Rewrite the stretch from the line containing "common name: Malachite sunbird" through the line containing "genus: Epipactis", swapping "common name" for "vernacular name" wherever it appears and leaving everything else untouched.

(Collected data)
::::::::
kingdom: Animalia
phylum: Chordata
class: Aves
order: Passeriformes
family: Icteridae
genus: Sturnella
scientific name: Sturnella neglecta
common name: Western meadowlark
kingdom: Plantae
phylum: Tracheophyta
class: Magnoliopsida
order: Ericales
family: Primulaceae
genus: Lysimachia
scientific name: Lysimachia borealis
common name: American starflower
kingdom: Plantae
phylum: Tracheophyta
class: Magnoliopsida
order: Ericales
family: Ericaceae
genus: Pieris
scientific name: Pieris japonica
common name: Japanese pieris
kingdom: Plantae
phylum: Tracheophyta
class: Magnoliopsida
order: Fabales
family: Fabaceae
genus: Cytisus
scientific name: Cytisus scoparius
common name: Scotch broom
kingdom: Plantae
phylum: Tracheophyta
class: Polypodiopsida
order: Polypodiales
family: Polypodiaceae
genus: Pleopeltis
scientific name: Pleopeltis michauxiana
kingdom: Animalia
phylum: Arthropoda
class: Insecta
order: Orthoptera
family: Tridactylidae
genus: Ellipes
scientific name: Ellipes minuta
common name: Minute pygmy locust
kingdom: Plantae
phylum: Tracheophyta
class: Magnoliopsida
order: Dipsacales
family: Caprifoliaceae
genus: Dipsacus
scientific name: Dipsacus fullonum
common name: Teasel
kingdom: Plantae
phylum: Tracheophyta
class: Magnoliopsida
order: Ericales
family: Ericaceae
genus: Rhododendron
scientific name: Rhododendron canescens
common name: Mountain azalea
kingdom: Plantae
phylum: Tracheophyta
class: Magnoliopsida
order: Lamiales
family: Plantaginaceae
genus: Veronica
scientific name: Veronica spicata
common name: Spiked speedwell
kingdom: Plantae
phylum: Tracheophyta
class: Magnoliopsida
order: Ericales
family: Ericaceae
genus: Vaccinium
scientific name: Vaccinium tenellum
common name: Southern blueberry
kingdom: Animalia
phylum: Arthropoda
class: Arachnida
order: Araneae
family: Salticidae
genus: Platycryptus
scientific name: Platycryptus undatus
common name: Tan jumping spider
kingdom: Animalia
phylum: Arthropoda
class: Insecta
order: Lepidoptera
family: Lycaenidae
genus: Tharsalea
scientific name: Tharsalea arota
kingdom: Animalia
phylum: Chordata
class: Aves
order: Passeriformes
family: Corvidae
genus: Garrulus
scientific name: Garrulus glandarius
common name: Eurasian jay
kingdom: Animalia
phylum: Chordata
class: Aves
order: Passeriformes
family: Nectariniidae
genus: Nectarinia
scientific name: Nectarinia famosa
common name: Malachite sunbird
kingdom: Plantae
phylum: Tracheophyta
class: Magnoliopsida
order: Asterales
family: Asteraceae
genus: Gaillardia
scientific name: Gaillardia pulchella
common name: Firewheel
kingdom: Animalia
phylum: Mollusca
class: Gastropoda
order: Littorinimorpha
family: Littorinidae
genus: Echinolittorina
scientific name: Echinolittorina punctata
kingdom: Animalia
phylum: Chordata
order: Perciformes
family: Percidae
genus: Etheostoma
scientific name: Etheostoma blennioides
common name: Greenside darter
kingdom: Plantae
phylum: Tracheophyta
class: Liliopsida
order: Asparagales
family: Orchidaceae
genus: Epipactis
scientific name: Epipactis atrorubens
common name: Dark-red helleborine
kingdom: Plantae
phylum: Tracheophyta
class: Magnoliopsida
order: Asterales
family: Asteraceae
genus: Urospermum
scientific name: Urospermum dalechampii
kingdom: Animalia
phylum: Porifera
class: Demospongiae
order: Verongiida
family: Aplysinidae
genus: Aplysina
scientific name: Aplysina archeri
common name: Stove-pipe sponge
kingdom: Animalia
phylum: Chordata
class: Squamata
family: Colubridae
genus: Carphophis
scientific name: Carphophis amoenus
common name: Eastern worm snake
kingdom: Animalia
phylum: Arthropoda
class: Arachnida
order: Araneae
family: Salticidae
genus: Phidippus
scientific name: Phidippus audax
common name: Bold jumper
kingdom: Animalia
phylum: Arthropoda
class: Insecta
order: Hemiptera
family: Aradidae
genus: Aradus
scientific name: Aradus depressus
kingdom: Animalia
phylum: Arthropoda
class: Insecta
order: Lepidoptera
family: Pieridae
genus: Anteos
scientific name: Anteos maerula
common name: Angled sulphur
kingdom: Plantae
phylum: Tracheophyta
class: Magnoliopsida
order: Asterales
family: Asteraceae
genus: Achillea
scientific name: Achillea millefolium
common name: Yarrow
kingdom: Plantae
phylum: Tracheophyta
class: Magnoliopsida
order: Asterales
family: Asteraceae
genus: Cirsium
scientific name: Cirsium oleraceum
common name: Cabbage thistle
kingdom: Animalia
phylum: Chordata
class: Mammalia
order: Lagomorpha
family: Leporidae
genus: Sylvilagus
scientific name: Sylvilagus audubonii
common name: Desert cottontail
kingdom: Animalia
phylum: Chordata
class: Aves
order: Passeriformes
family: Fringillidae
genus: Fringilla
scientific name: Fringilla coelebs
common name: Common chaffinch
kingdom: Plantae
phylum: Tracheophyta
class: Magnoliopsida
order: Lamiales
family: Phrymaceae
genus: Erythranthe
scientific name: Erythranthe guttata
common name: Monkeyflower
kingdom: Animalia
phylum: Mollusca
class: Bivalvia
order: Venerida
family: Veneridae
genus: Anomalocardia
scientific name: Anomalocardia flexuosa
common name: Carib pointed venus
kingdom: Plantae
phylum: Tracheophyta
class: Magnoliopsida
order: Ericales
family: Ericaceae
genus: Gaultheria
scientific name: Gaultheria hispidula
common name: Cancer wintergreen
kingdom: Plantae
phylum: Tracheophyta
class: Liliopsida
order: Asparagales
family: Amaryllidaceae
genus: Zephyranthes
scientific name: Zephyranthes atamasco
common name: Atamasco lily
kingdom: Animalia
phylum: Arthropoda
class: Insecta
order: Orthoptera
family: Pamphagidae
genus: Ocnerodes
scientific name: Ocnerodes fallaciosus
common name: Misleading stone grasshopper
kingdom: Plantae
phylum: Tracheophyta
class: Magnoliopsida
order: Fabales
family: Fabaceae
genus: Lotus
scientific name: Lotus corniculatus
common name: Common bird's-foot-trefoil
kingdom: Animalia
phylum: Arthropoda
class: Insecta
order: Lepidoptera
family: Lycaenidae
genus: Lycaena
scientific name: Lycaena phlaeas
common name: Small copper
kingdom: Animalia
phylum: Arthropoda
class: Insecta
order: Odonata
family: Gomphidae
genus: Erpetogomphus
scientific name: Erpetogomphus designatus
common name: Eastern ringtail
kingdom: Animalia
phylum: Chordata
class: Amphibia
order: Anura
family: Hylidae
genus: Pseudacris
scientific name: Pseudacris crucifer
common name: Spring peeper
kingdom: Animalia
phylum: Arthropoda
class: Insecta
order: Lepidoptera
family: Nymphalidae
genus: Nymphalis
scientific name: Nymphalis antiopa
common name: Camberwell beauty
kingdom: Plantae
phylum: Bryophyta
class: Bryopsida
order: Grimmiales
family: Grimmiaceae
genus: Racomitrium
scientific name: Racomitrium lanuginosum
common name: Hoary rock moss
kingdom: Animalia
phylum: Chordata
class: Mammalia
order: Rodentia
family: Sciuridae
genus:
::::::::
• Result for this exercise
vernacular name: Malachite sunbird
kingdom: Plantae
phylum: Tracheophyta
class: Magnoliopsida
order: Asterales
family: Asteraceae
genus: Gaillardia
scientific name: Gaillardia pulchella
vernacular name: Firewheel
kingdom: Animalia
phylum: Mollusca
class: Gastropoda
order: Littorinimorpha
family: Littorinidae
genus: Echinolittorina
scientific name: Echinolittorina punctata
kingdom: Animalia
phylum: Chordata
order: Perciformes
family: Percidae
genus: Etheostoma
scientific name: Etheostoma blennioides
vernacular name: Greenside darter
kingdom: Plantae
phylum: Tracheophyta
class: Liliopsida
order: Asparagales
family: Orchidaceae
genus: Epipactis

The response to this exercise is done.